RIP Brother, see you in the PB.....

From Soldier Systems Daily:
As many of you may already know our community lost a great Warrior on Sunday, October 4th. James Nelson Sudderth, SGM, US Army (Ret) was struck very suddenly by a heart attack. He served for over 20 years in the US Army rising to the rank of Sergeant Major and serving in the most elite of our forces including 82d Airborne Division, 1st Ranger Battalion, 7th Special Forces Group, and 1st Special Forces Operational Detachment-Delta. Jim is featured in the book, “Six Minutes to Freedom” detailing the rescue Kurt Muse rescue.

After his retirement he managed the Counter Terrorism Support Project from his home base in Las Vegas as well as in key management positions with several organizations including Bechtel and the University of Nevada. 

He will be missed.

Jim is survived by his two sons Kenny Sudderth and Riley Sudderth, mother Ann, father James, and brother Asa.

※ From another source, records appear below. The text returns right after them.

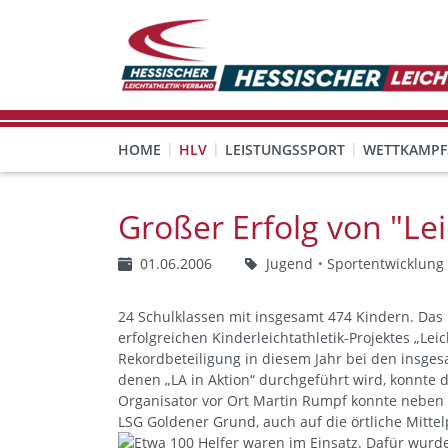
HOME
HLV
LEISTUNGSSPORT
WETTKAMPF
GESUNDHEITS-, PRÄVENTIONS- UND FREIZEITSPORT
FREISTELLUNG FÜR EHRENAMTLICHE
KINDESWOHL & PRÄVENT
Veranstaltungen, Regeln 
Großer Erfolg von "Leic
01.06.2006
Jugend
Sportentwicklung
24 Schulklassen mit insgesamt 474 Kindern. Das is
erfolgreichen Kinderleichtathletik-Projektes „Leic
Rekordbeteiligung in diesem Jahr bei den insges
denen „LA in Aktion“ durchgeführt wird, konnte 
Organisator vor Ort Martin Rumpf konnte neben
LSG Goldener Grund, auch auf die örtliche Mitte
Etwa 100 Helfer waren im Einsatz. Dafür wurd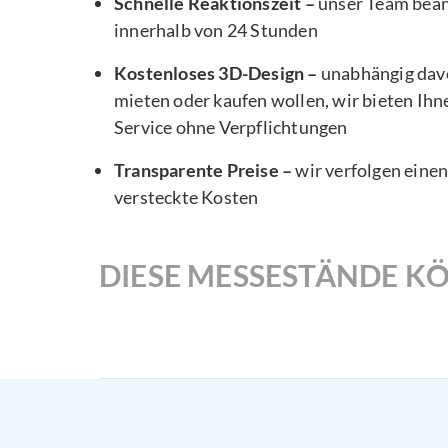
Schnelle Reaktionszeit –
unser Team bea
innerhalb von 24 Stunden
Kostenloses 3D-Design –
unabhängig davo
mieten oder kaufen wollen, wir bieten Ihn
Service ohne Verpflichtungen
Transparente Preise –
wir verfolgen eine
versteckte Kosten
DIESE MESSESTÄNDE KÖ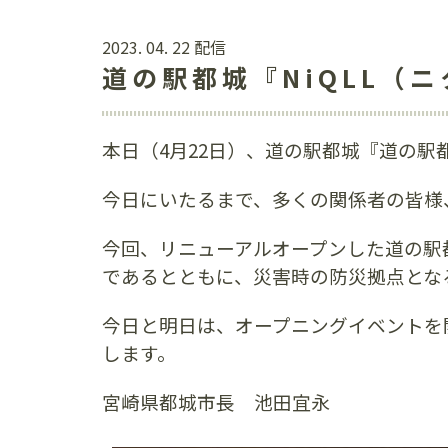
2023. 04. 22 配信
道の駅都城『NiQLL（
本日（4月22日）、道の駅都城『道の駅
今日にいたるまで、多くの関係者の皆様
今回、リニューアルオープンした道の駅都
であるとともに、災害時の防災拠点とな
今日と明日は、オープニングイベントを
します。
宮崎県都城市長 池田宜永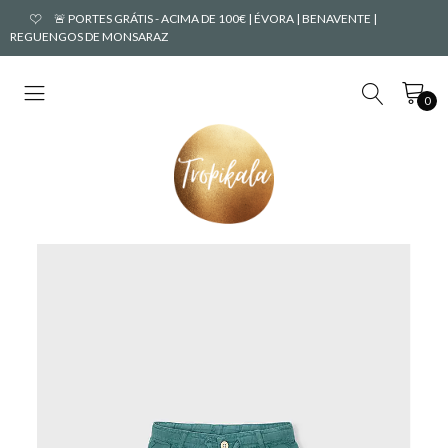
🚨 PORTES GRÁTIS - ACIMA DE 100€ | ÉVORA | BENAVENTE |
REGUENGOS DE MONSARAZ
0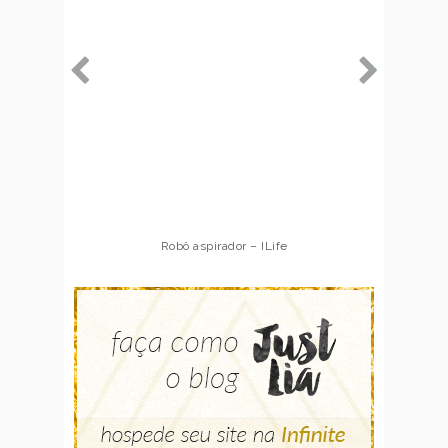
Robô aspirador – ILife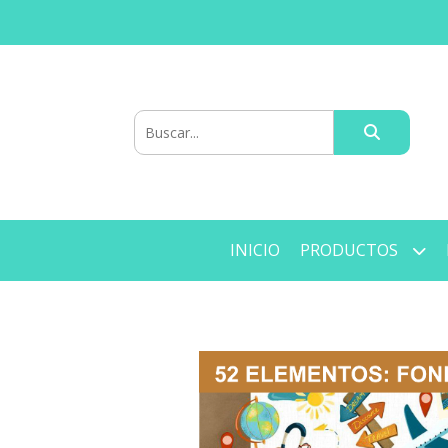
INICIO
PRODUCTOS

There will be a Memorial Service held Saturday at 4:00 PM, Saturday, October 10th, 2009 at the Palms West Funeral Home. For those wishing to donate in memorial to Jim we suggest one of these two causes:

James Patrick “Riley” Sudderth - Education Trust or The American Heart Association.


----------



## car (Oct 7, 2009)

RIP SGM


----------



## Snaquebite (Oct 7, 2009)

Rest in Peace brother, It was an honor and privilege working with you this year.


----------



## x SF med (Oct 7, 2009)

Prayers out for the family.
DOL SGM, your watch is over.


----------



## Ravage (Oct 7, 2009)

I saw a program about "Acid Gambit", he was in it - darn....
Bullets didn't get him, a crashed only Little Bird slowed him down. Damn sad 
RIP Warrior.


----------



## Gypsy (Oct 7, 2009)

My thoughts are with family and friends.  RIP SGM Sudderth.


----------



## Muppet (Oct 7, 2009)

R.I.P. SGM.

F.M.


----------



## racing_kitty (Oct 7, 2009)

Fair winds and following seas, SGM.


----------



## JJOIFVET (Oct 7, 2009)

REST IN PEACE.


----------



## tova (Oct 7, 2009)

RIP, Godspeed, PBS....


----------